One thing the past two years have shown us is that life is not only short but precious. So, when given the opportunity to save a life, one should lend a helping hand but may not have the know-how. Dr. Katherine Brown has been helping raise awareness and educate communities across the country on how to do CPR for over 10 years. Through her company, Learn CPR LLC, Brown has gone from Chicago and as far as Israel to teach CPR to communities and help reduce the troubling statistic that minorities are 30 percent less likely to receive bystander CPR in their communities.
Brown, who now resides in Nashville, Tennessee, recently spoke with rolling out about how she continues to educate, advocate, and raise awareness while developing strategies and partnerships on CPR education and other life-saving initiatives.
Tell us about how you use your platform to educate communities on CPR.
I originally started on the South Side of Chicago. I opened up the first free-standing CPR company, and people were [wondering] why I was opening up a company in a ZIP code where people are least likely to receive CPR. My thought was that sometimes we need to advocate for people differently. I wanted to remove the barrier of transportation and other issues by opening up this company. I opened up the company, and I started a door-knocking campaign. … From there I started traveling nationally and internationally teaching CPR. I am a spokesperson for the American Heart Association; I do a lot of webinars for them. I answered the call for advocacy and acted because lives were being lost.
What was the inspiration behind educating our communities on CPR?

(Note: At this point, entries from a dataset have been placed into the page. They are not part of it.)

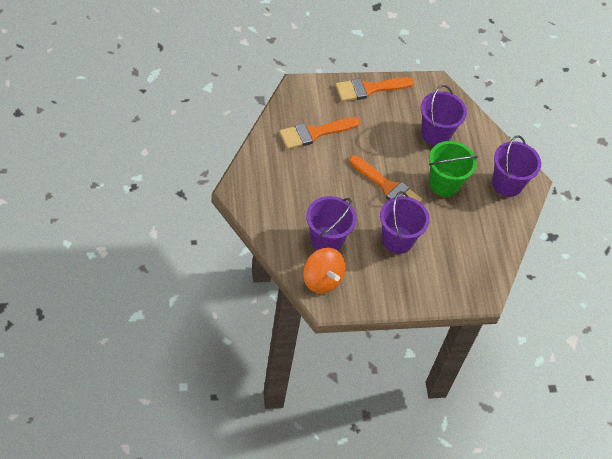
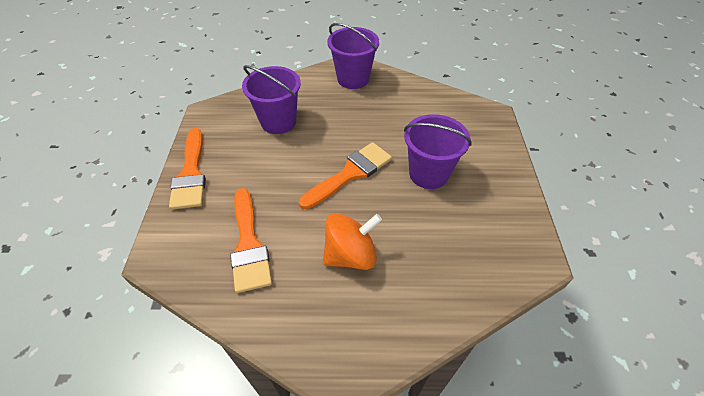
camera: 75 degrees left, 5 degrees down
orange spinning top [303,248,345,293] -> orange spinning top moved to [323,213,382,270]
purple bucket [306,196,357,251] -> none
green bucket [429,141,478,197] -> none

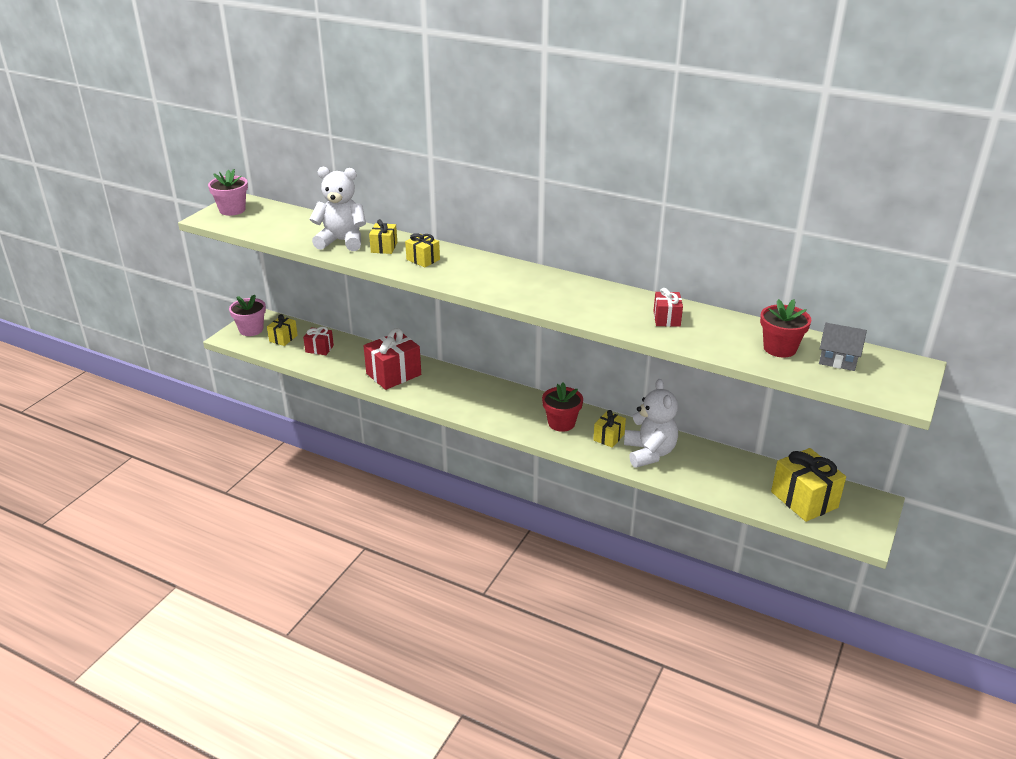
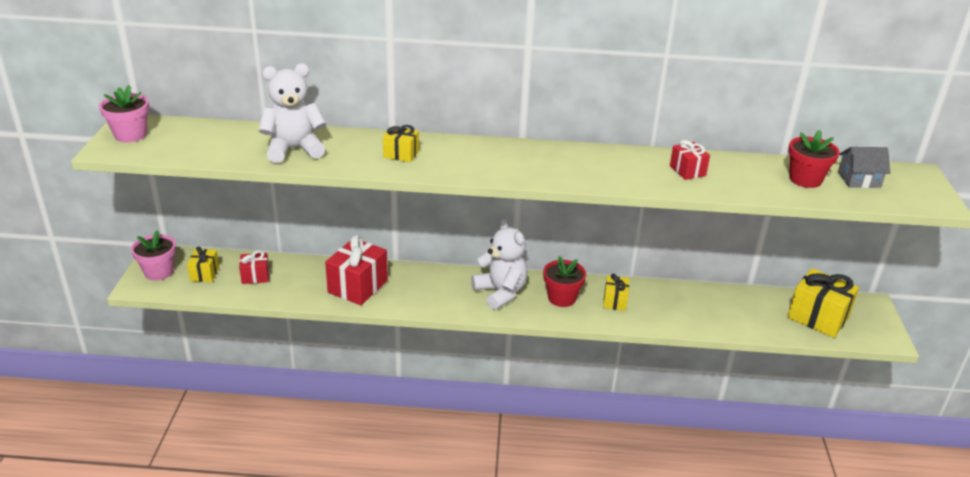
camera: 25 degrees left, 0 degrees up
yellow gift [369,219,397,254] -> none
white teddy bear [624,379,678,468] -> white teddy bear moved to [471,218,528,310]

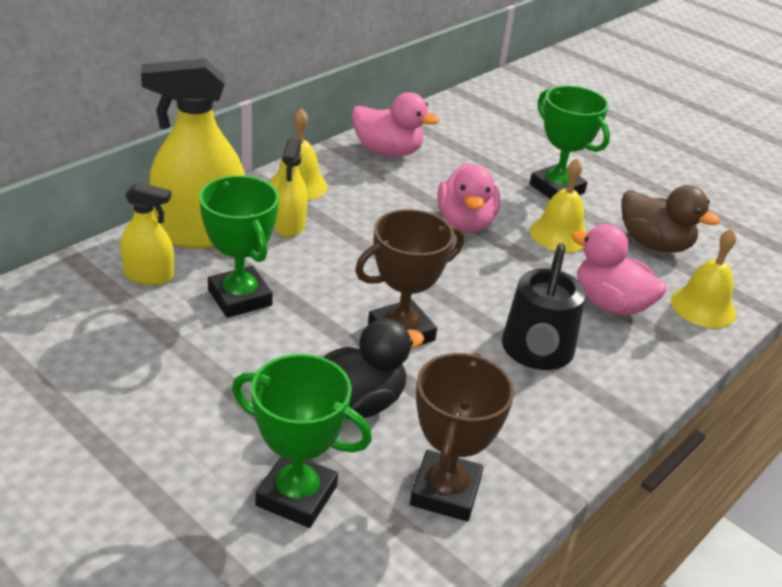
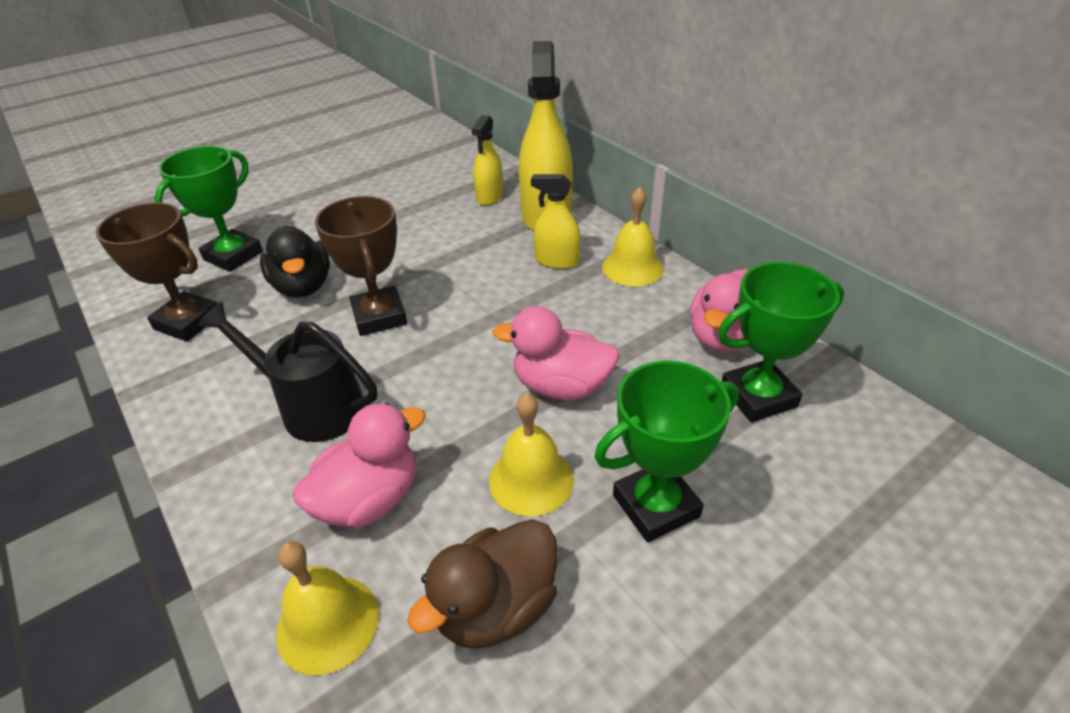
camera: 105 degrees right, 5 degrees up
green trophy [199,175,279,318] -> green trophy moved to [718,262,844,422]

I started volunteering at the age of 16 because my mother, who I named the nonprofit after, The Roberta Baines Wheeler Pulmonary Hypertension Awareness Group, was a nurse and taught CPR. She was a trauma nurse and did all of these different things [for] over 40 years. So, I knew its importance, but the inspiration for me was the data. Every 90 seconds in the United States, someone dies from sudden cardiac arrest, and the reality is that women are least likely to receive bystander CPR. The research shows us that in African American and LatinX communities, we are least likely to have funding even to get CPR training.
How are you using your platform to continue raising awareness?

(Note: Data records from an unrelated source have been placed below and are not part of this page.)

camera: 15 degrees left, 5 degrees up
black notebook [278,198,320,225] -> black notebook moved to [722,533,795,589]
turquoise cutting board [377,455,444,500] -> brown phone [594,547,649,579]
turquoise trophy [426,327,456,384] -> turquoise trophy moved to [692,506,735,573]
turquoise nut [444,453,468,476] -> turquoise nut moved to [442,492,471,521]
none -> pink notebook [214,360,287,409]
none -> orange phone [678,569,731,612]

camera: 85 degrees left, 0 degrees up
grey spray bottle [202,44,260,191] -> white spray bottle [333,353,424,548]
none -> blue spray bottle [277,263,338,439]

I think there isn’t enough funding available for smaller nonprofits. Many nonprofits are serving underserved communities, and they are working so hard. They are not getting the support they need from grant writers and other organizations to simplify the applications to get the funding to build their staff up. I have trained over 300,000 people for free in CPR because they couldn’t afford my services. No grant gave me the money. I did it because it was the right thing to do.